Local food, local suppliers at New Hall Diner

Cataldo calls his place magical, but no eatery survives for five years on atmosphere alone.

Cataldo prides herself on using as much local produce as she can get her hands on, often in unique ways, in crafting her menu. A list of local vendors is prominently displayed behind the lunch counter.

“Her use of farm-to-table is true farm-to-table,” Wetherbee said.

Cataldo created his menu so customers could have an adventure. Referring to two local retailers in particular: "You can get simple food—eggs, fries and white toast. No one is forcing you to upgrade to Bostrom (Farms Meat Market) bacon or to upgrade to Rise and Shine English muffin bread."

Another vendor is the inspiration for the apple grill, which features grilled Red Jacket Orchards apples with sharp cheddar cheese and Dijon mustard on sourdough with homemade chips.

The prices are "ridiculously low," said customer Rebecca Burton, and the portions are huge — pointing to her breakfast companion Hankins' pancake, which was more like a pie than a side dish for her breakfast.

Over time, Cataldo treated the kitchen as she would a bar during her bartending days, which meant everything was set up the way she wanted it, with ingredients and utensils within easy reach so she could work quickly and creatively.

“Once I got into the groove, I really, really got into it,” Cataldo said. "I feel like the customers have seen me grow from the very beginning."

What's next?

"I want to cry so bad." New Hall Diner is closing after five memorable years as a small-town gem (4)

Her vision for the New Hall Diner came after a visit to the old one. Once inside, she caught herself daydreaming.

"This place is so cute, what should I do with it?" she thought.

On a visit two Sundays later, it was closed, but she noticed the for rent sign in the window. She jumped in.

At least twice since, she was approached about buying the building, but she said she couldn't swing it. In the back of my mind, there was always the possibility that if someone else bought it, there was always the possibility that the new owner would do their own thing with the space. "It is what we say," she told customers in a Facebook post.
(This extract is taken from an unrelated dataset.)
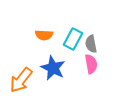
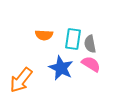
cyan rectangle: rotated 20 degrees counterclockwise
gray semicircle: moved 1 px left
pink semicircle: rotated 48 degrees counterclockwise
blue star: moved 8 px right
Her lease expires in March, but Cataldo said the time has come to "rip off the Band-Aid."

"I feel so loving and sentimental about that building that I think it would just break my heart," Cataldo said if she waited.
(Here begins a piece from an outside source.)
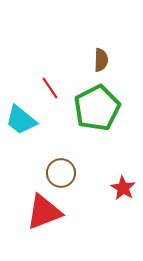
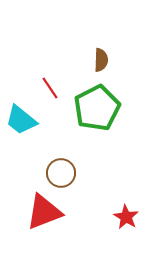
red star: moved 3 px right, 29 px down
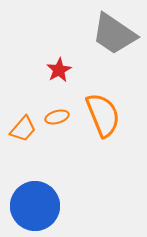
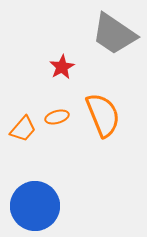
red star: moved 3 px right, 3 px up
After this weekend, who knows what's in store? Cataldo, who is from Canandaigua and now lives in Geneva, is exploring several options, including doing brunch pop-ups at different eateries. In the immediate future is a visit to Florida.

“I go to Jacksonville and drink margaritas in the sun with my sister,” Cataldo said.

Yes, she is upset with her employees, many of whom first got to know Cataldo when they waited on her as a customer and have since become friends through thick and thin.

"I know a good server when I see them," Cataldo said.

But looking back, Cataldo noted that it was her first time owning a business and restaurant, and she made it through five years, including the devastating COVID-19 pandemic that shut down places like hers. Her food got good reviews. The customers kept coming back and in the process she helped make them feel comfortable, welcome and happy.

"I consider it a huge success," Cataldo said. "I told my staff, keep your heads up. We did a great job here."

After this Sunday, there will be other places to eat and talk, but they won't have the cozy, little country atmosphere here, Burton said.

"I don't think we'll ever find anything that will be like this place," Hankins said.


The New Hall Diner, 4856 Main St. (state Route 14A), Hall, is open from 7 a.m. to 2 p.m. Friday at 8:00 a.m. to 2:00 p.m. Saturday and 8 a.m. to 2 p.m. Sunday.